Study material below:
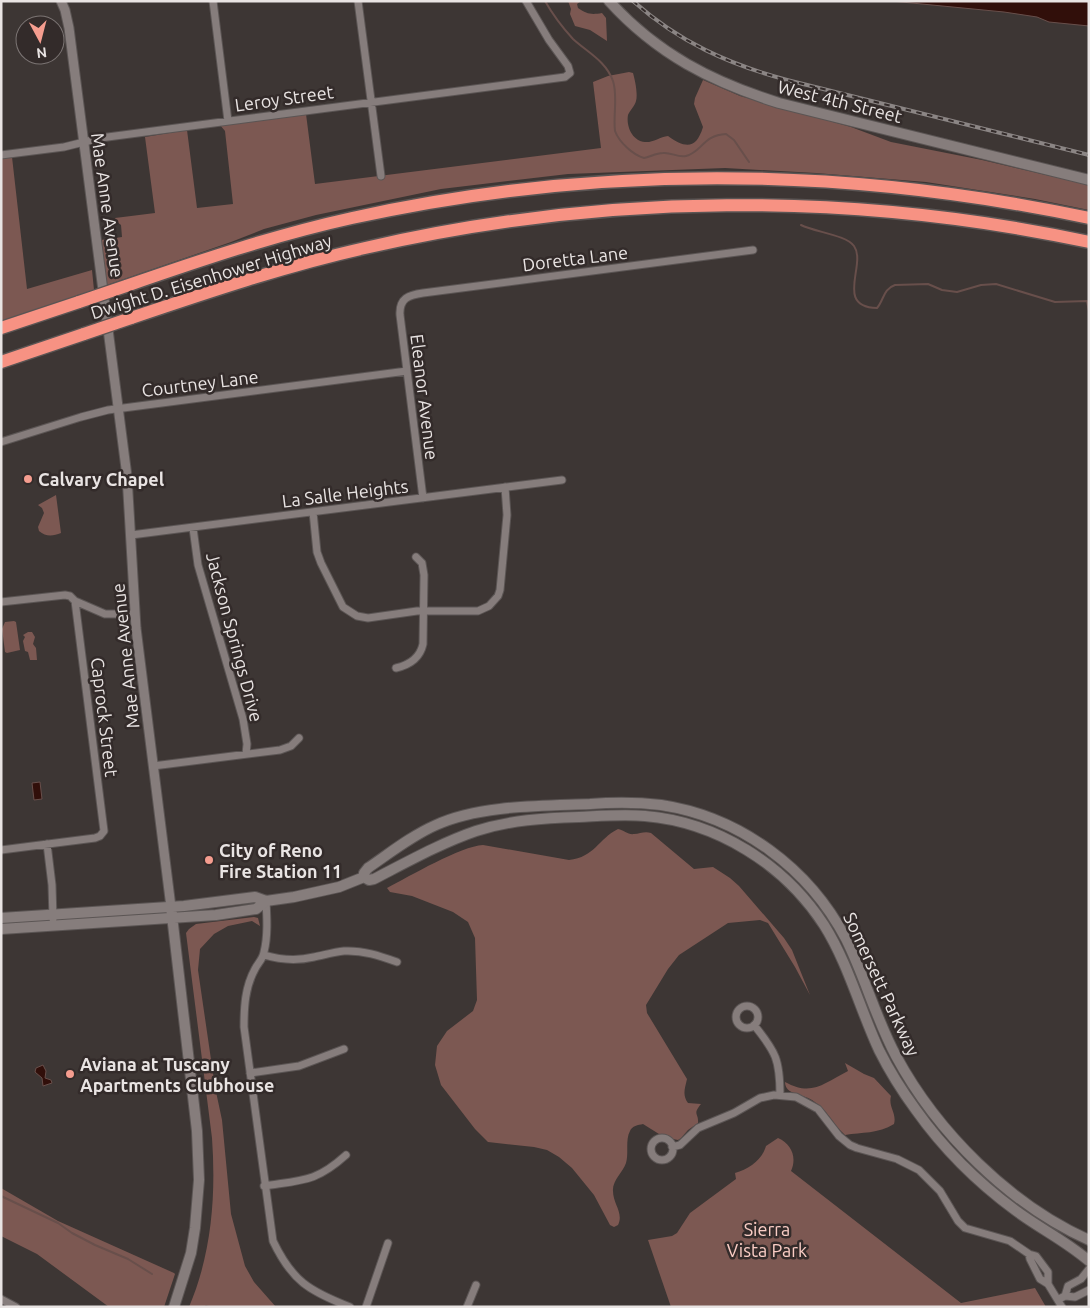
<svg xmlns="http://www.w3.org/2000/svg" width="1090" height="1308" font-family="Ubuntu,sans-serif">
	<rect width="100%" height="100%" fill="#3d3634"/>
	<!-- green -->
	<path fill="#7c5852" d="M 568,1 L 581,1 L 577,4 L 578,8 C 587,14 591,15 602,13 L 606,18 L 607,41 L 590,30 L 575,26 L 570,14 L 571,9 Z
		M 629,72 L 633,73 C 635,80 638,94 636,101 C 635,106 630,110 628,115 C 626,126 632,141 645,142 C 652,143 660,137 668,136 C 685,148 696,150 703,127 L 694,104 L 695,98 L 703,80 L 740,96 L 851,127 L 891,142 L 982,160 L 1089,185 L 1089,210 L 1035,199 L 926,182 L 816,173 L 725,168 L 568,174 L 441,189 L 316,215 L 264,229 L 231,242 L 107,285 L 101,240 L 122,237 L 121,225 L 116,221 L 115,218 L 155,213 L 145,137 L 187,130 L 197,208 L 233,204 L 225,131 L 220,125 L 306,114 L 315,184 L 601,148 L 593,82 L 608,76 Z
		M 12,157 L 27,289 L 92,270 L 94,290 L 1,321 L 1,159 Z
		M 56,495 L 61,533 C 53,536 46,537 39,531 L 38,527 L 44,513 L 42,508 L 38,505 Z
		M 14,621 L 16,622 L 20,650 L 7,653 L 5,652 L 2,629 L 5,622 Z
		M 28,632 L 32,632 L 35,637 L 33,644 L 36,648 L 37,660 L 30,660 L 28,652 L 25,651 L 23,641 L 25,637 L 23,635 Z
		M 618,829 C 624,830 628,835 634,834 C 640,834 644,831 651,833 L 694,869 L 713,867 L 730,878 L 739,886 L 784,938 L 792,950 L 810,995 L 795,967 L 768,923 L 760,920 L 728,923 L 679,955 L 668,969 L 646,1005 L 647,1013 L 687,1079 C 685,1088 682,1095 688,1103 L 701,1104 C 692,1115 699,1113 698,1123 L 688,1130 L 681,1138 L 678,1140 L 673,1139 L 665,1134 L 659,1134 L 643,1124 C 638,1125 632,1126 630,1131 C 625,1140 629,1153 626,1163 C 623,1172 612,1181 613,1191 C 613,1204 624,1213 618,1225 L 614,1227 L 610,1225 L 594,1195 L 572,1168 L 559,1157 L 547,1150 L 534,1147 L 488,1142 L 475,1129 L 441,1085 L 435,1065 L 437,1046 L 447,1031 L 473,1011 L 477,1000 L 475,938 L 468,922 L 453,912 L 412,896 L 390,892 L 387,888 C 410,876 461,846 483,845 L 569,860 C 595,857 598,839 618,829 Z
		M 254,917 L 258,918 L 260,926 L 252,921 L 228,926 L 214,934 L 200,949 L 198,970 L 215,1087 L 222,1120 L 231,1214 L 245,1266 L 254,1282 L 276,1307 L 189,1307 C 212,1253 216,1195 212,1138 L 186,933 L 189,929 L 196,924 Z
		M 845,1063 L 864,1074 L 874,1078 L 891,1096 C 888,1107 897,1113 894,1124 C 878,1134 862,1132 845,1135 C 832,1123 828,1110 812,1100 C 803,1094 785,1095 785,1082 C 812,1097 824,1083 848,1071 Z
		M 778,1138 C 792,1144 797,1158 791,1171 L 961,1303 L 1035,1288 L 1046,1307 L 671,1307 L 648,1240 L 672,1236 L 677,1233 L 690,1213 L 736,1179 L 735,1173 C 749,1169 762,1160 766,1146 Z
		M 1,1188 L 58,1221 L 174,1273 L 175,1274 L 164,1307 L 109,1307 L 37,1254 L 1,1236 Z"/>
	<!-- water -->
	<path fill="#310f0a" stroke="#684f4b" d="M 891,1 L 1089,1 L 1089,26 L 1049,22 L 1037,17 L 1004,12 Z
		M 40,782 L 42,799 L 34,800 L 32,783 Z
		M 43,1065 L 46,1071 L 45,1078 L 51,1080 L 52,1083 L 43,1086 L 42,1078 L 35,1072 L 36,1068 Z"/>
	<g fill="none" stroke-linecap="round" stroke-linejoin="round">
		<!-- stream -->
		<path stroke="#684f4b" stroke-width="2" d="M 545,1 C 553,15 562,27 573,39 C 587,52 606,61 613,81 C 618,96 613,115 615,131 C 619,142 633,155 644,158 C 650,157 656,153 663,153 C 671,152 678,158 686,156 C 702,152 703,135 726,134 L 734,140 L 749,162
			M 801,225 C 815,232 846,235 854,246 C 867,264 834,307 877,308 C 884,300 883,289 895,285 L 928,284 L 942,290 L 957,292 L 981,285 L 996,284 L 1055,302 L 1087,301 L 1089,311
			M 1,1196 L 58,1223 L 72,1233 L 95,1245 L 128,1259 L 152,1274
			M 206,1306 L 208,1307"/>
		<defs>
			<path id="minor" d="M 213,1 L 228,121
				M 358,1 L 381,176
				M 1,155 L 64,147 L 100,138 L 565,77 L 570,73 L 568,66 L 549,40 L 526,1
				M 1,442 L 81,417 L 108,410 L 407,371
				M 423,498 L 400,315 C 399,298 409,295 423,293 L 753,250
				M 313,512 L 317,552 L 321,563 L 343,607 L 357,616 L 368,618 L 417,611 L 478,611 L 489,606 L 498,596 L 500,590 L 507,515 L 505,487
				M 193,528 L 198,565 L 243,719 L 247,744 L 246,754
				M 131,535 L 562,480
				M 1,602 L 65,595 L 70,596 L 75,601 L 105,614 L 135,614
				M 396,668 C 409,665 420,658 423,644 L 424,575 L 422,563 L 416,557
				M 153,766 L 280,750 L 291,746 L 299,738
				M 47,844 L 52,885 L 53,919
				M 1,850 L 95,838 L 100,836 L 104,831 L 75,601
				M 266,901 C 267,918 268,936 264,952 C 263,959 258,963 255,969 C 245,987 244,1007 244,1027 L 273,1241 C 292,1281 309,1291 350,1307
				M 264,955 C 281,960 297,961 314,957 C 324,955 334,952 344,951 C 363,950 380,956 397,962
				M736 1017a11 11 0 1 1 22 0a11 11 0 1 1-22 0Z
				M 754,1025 C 776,1052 780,1060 780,1095
				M 250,1073 L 299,1066 L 344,1049
				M651 1149a11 11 0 1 1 22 0a11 11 0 1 1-22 0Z
				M 672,1147 L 680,1145 L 698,1128 L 734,1113 L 760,1098 L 774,1095 L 796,1097 L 818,1109 L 839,1136 L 850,1145 L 857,1148 L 897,1159 L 919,1170 L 940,1191 L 958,1221 L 965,1228 L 1010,1241 L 1029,1254 L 1036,1256 L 1048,1272 L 1048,1284
				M 264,1186 C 303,1180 316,1182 346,1155
				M 1029,1254 L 1030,1259 L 1040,1279 L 1048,1284 L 1062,1307
				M 1065,1296 L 1068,1286 L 1081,1279 L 1089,1269
				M 1061,1298 L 1065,1296 L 1075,1297 L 1089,1290
				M 1,1299 L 16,1307
				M 366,1307 L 388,1243
				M 467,1307 L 476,1285"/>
			<path id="tertiary" d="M 61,1 L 65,10 L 69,28 L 127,476 L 136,628 L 171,907"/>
			<path id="secondary" d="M 609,1 C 657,54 712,82 779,103 L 1089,180
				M 364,877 L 364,873 L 368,868 C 390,853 411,836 436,825 C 479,805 542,806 590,804 C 614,802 637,802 661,805 C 740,817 809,868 846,939 C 865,977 876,1019 896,1056 C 937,1132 1010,1205 1089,1240
				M 171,907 L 197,1131 L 199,1180 L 195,1228 L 191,1253 L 174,1307
				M 1,918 L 184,906 L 255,897 L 266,901 L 294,897 L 339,887 L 364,877 L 369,880 L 374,879 C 407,862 441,843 476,831 C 510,820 544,818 579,817 C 601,816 623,814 645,816 C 717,822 784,864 824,925 C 848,963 860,1009 879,1050 C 889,1070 902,1091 916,1110 C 943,1148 977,1182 1015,1210 C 1039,1228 1066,1241 1089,1261
				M 1,929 L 216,915 L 256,909 L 266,901"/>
			<path id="motorway" d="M 126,286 C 201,260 275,235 352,218 C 597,164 844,166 1089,218
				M 131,318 C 208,292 285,266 365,248 C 603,193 850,191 1089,242
				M 1,328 L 79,302
				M 1,362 L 84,334"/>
		</defs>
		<!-- minor casing -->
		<use href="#minor" stroke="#5b5554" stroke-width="9"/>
		<!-- tertiary casing -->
		<use href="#tertiary" stroke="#5b5554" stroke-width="11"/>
		<!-- secondary casing -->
		<use href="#secondary" stroke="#5b5554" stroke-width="12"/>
		<!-- motorway casing -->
		<use href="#motorway" stroke="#5b5554" stroke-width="15"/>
		<!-- minor -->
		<use href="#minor" stroke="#867d7c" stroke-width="7"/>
		<!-- tertiary -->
		<use href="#tertiary" stroke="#867d7c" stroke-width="9"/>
		<!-- secondary -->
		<use href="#secondary" stroke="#867d7c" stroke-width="10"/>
		<!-- motorway -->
		<use href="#motorway" stroke="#f79283" stroke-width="12"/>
		<defs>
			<path id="rail" d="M 633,1 C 679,42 728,64 787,80 L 1089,155"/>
		</defs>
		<!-- rail casing -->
		<use href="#rail" stroke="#8b8584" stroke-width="4"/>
		<!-- rail -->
		<use href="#rail" stroke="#332b2a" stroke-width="2" stroke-dasharray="5.5" stroke-linecap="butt"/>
		<defs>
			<path id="motorway-bridge" d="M 79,302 L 126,286
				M 84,334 L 131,318"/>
		</defs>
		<!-- motorway-bridge casing -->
		<use href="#motorway-bridge" stroke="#5b5554" stroke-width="15" stroke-linecap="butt"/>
		<!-- motorway-bridge -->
		<use href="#motorway-bridge" stroke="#f79283" stroke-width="12"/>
	</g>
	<!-- markers -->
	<g fill="#f59d8f" stroke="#332b2a" stroke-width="2">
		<circle cx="28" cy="479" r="5"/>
		<circle cx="209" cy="860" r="5"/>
		<circle cx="70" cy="1074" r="5"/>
	</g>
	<g text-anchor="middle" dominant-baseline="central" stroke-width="5" stroke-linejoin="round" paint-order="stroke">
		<!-- street labels -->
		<g font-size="18" fill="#e9e4e3" stroke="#332b2a">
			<text transform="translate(284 98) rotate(-8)">Leroy Street</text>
			<text transform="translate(840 101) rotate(14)">West 4th Street</text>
			<text transform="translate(108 205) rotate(82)">Mae Anne Avenue</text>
			<text transform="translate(575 258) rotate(-7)">Doretta Lane</text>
			<text transform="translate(211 276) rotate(-17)">Dwight D. Eisenhower Highway</text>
			<text transform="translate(200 383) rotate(-7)">Courtney Lane</text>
			<text transform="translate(425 397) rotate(83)">Eleanor Avenue</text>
			<text transform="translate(345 493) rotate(-7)">La Salle Heights</text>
			<text transform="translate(235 637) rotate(75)">Jackson Springs Drive</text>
			<text transform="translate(125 656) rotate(-96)">Mae Anne Avenue</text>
			<text transform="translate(105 717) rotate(83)">Caprock Street</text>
			<text transform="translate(882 984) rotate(65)">Somersett Parkway</text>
		</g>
		<!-- poi labels -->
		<g font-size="18" font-weight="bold" fill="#e9e4e3" stroke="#332b2a" text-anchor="start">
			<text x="38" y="479">Calvary Chapel</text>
			<text x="219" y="850">City of Reno<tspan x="219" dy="21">Fire Station 11</tspan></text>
			<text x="80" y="1064">Aviana at Tuscany<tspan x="80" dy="21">Apartments Clubhouse</tspan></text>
		</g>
		<!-- park labels -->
		<g font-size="18" fill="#facdc5" stroke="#332b2a">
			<text x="767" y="1229">Sierra<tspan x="767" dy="21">Vista Park</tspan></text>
		</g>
	</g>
	<!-- border -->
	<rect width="1090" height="1308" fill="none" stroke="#e9e4e3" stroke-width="5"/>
	<!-- north arrow -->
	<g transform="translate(40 40) rotate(173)"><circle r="24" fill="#332b2a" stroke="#7c7574"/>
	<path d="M0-4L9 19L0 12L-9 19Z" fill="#f59d8f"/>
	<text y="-8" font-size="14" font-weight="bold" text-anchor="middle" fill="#e9e4e3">N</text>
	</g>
</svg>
End of Study material.
• **Work instructions**: Could you copy every line from the records that mentions the word "middle"?

• **Your response**:
	<g text-anchor="middle" dominant-baseline="central" stroke-width="5" stroke-linejoin="round" paint-order="stroke">
	<text y="-8" font-size="14" font-weight="bold" text-anchor="middle" fill="#e9e4e3">N</text>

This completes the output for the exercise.